Are New Zealand’s politicians ready for a cold stretch?

New Zealanders have long bemoaned the fact that their juiciest produce leaves on a ship. Export-grade beef, world-class dairy, priced accordingly for Dubai and beyond, not Tauranga. The running joke is that you must go offshore to get a taste of home.

The export model has always relied on distance being manageable and markets remaining open. The Strait of Hormuz is now testing that approach and stretching New Zealand’s cold storage infrastructure.

Since February 2026, the closure of the strait has sent an icy breeze through New Zealand’s export-dependent food sector and shivers up the spines of executives. Containers of chilled meat destined for Gulf markets are being rerouted or returned home. In March, Fonterra’s CFO flagged the knock-on effects of prolonged disruption and the Meat Industry Association has warned that chilled exports worth NZ$166 million are at risk.

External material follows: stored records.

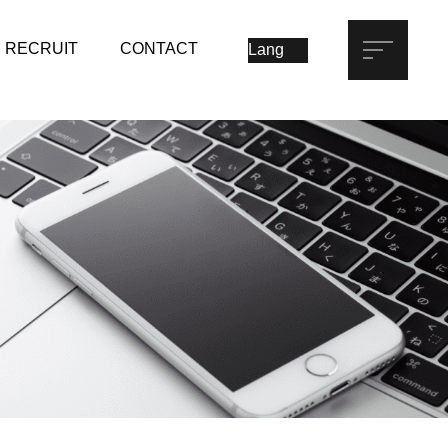
RECRUIT
CONTACT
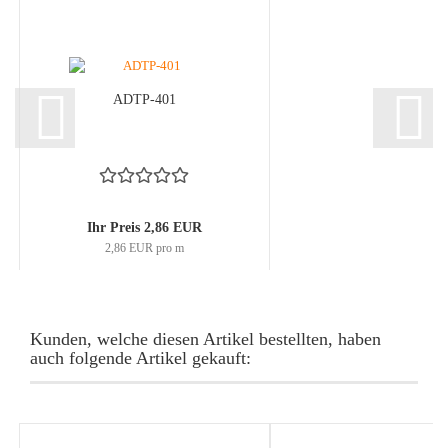
ADTP-401
Ihr Preis 2,86 EUR
2,86 EUR pro m
Kunden, welche diesen Artikel bestellten, haben
auch folgende Artikel gekauft:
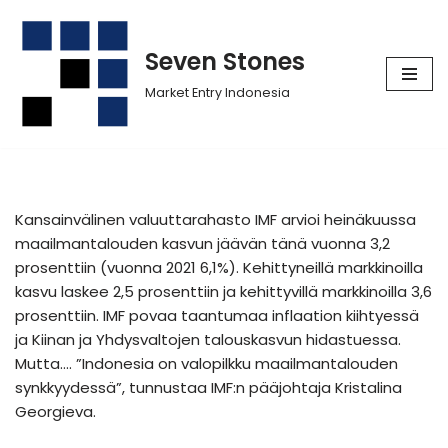
Siirry
Seven Stones
suoraan
Market Entry Indonesia
sisältöön
Kansainvälinen valuuttarahasto IMF arvioi heinäkuussa
maailmantalouden kasvun jäävän tänä vuonna 3,2
prosenttiin (vuonna 2021 6,1%). Kehittyneillä markkinoilla
kasvu laskee 2,5 prosenttiin ja kehittyvillä markkinoilla 3,6
prosenttiin. IMF povaa taantumaa inflaation kiihtyessä
ja Kiinan ja Yhdysvaltojen talouskasvun hidastuessa.
Mutta…. ”Indonesia on valopilkku maailmantalouden
synkkyydessä”, tunnustaa IMF:n pääjohtaja Kristalina
Georgieva.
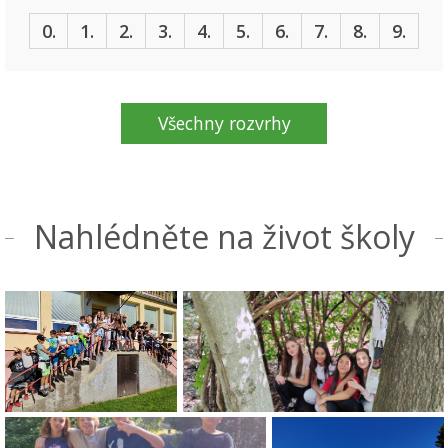
0.
1.
2.
3.
4.
5.
6.
7.
8.
9.
Všechny rozvrhy
Nahlédněte na život školy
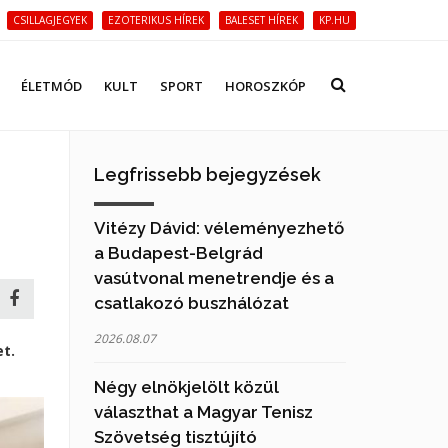
CSILLAGJEGYEK
EZOTERIKUS HÍREK
BALESET HÍREK
KP.HU
ÉLETMÓD
KULT
SPORT
HOROSZKÓP
Legfrissebb bejegyzések
Vitézy Dávid: véleményezhető
a Budapest-Belgrád
vasútvonal menetrendje és a
csatlakozó buszhálózat
2026.08.07
t.
Négy elnökjelölt közül
választhat a Magyar Tenisz
Szövetség tisztújító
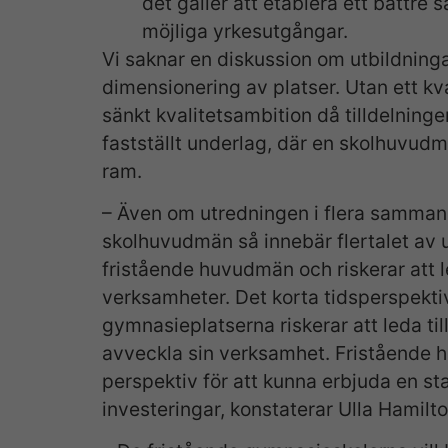
det gäller att etablera ett bättre
möjliga yrkesutgångar.
Vi saknar en diskussion om utbildninga
dimensionering av platser. Utan ett kva
sänkt kvalitetsambition då tilldelninge
fastställt underlag, där en skolhuvudman
ram.
– Även om utredningen i flera sammanh
skolhuvudmän så innebär flertalet av 
fristående huvudmän och riskerar att l
verksamheter. Det korta tidsperspekti
gymnasieplatserna riskerar att leda til
avveckla sin verksamhet. Fristående 
perspektiv för att kunna erbjuda en st
investeringar, konstaterar Ulla Hamilto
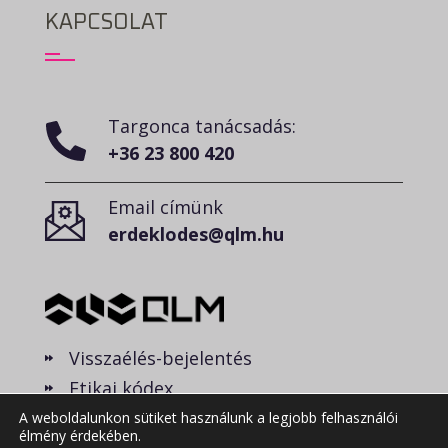
KAPCSOLAT
Targonca tanácsadás:
+36 23 800 420
Email címünk
erdeklodes@qlm.hu
Visszaélés-bejelentés
Etikai kódex
A weboldalunkon sütiket használunk a legjobb felhasználói
élmény érdekében.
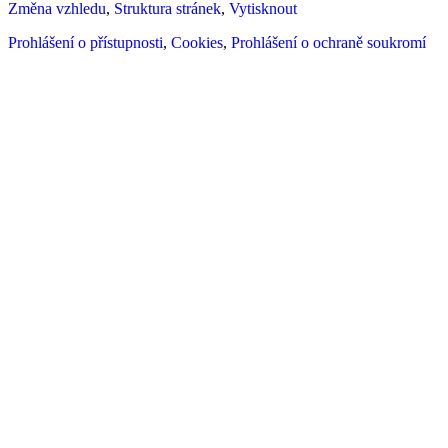
Změna vzhledu
,
Struktura stránek
,
Vytisknout
Prohlášení o přístupnosti
,
Cookies
,
Prohlášení o ochraně soukromí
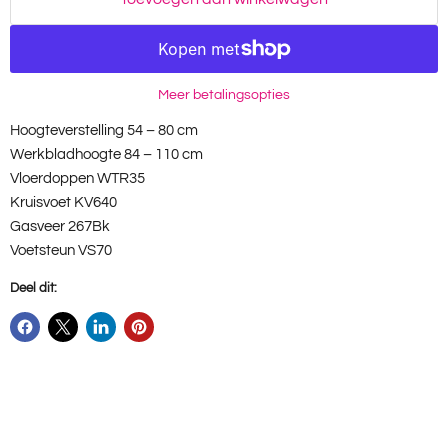
Meer betalingsopties
Hoogteverstelling 54 – 80 cm
Werkbladhoogte 84 – 110 cm
Vloerdoppen WTR35
Kruisvoet KV640
Gasveer 267Bk
Voetsteun VS70
Deel dit:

Timing makes this worse. A wet summer has pushed processing season back, so domestic volumes are still building. Also in March, Rick Walker, ANZCO’s general manager warned, “We are trying to be proactive preparing for a situation where we may be required to hold additional inventory here in New Zealand because we do not have the containers we need.” One unnamed director of a major meat company put it more starkly in a comment to agricultural news publication Farmers Weekly: “You might find a lot of meat companies will run out of working capital before they run out of storage space.”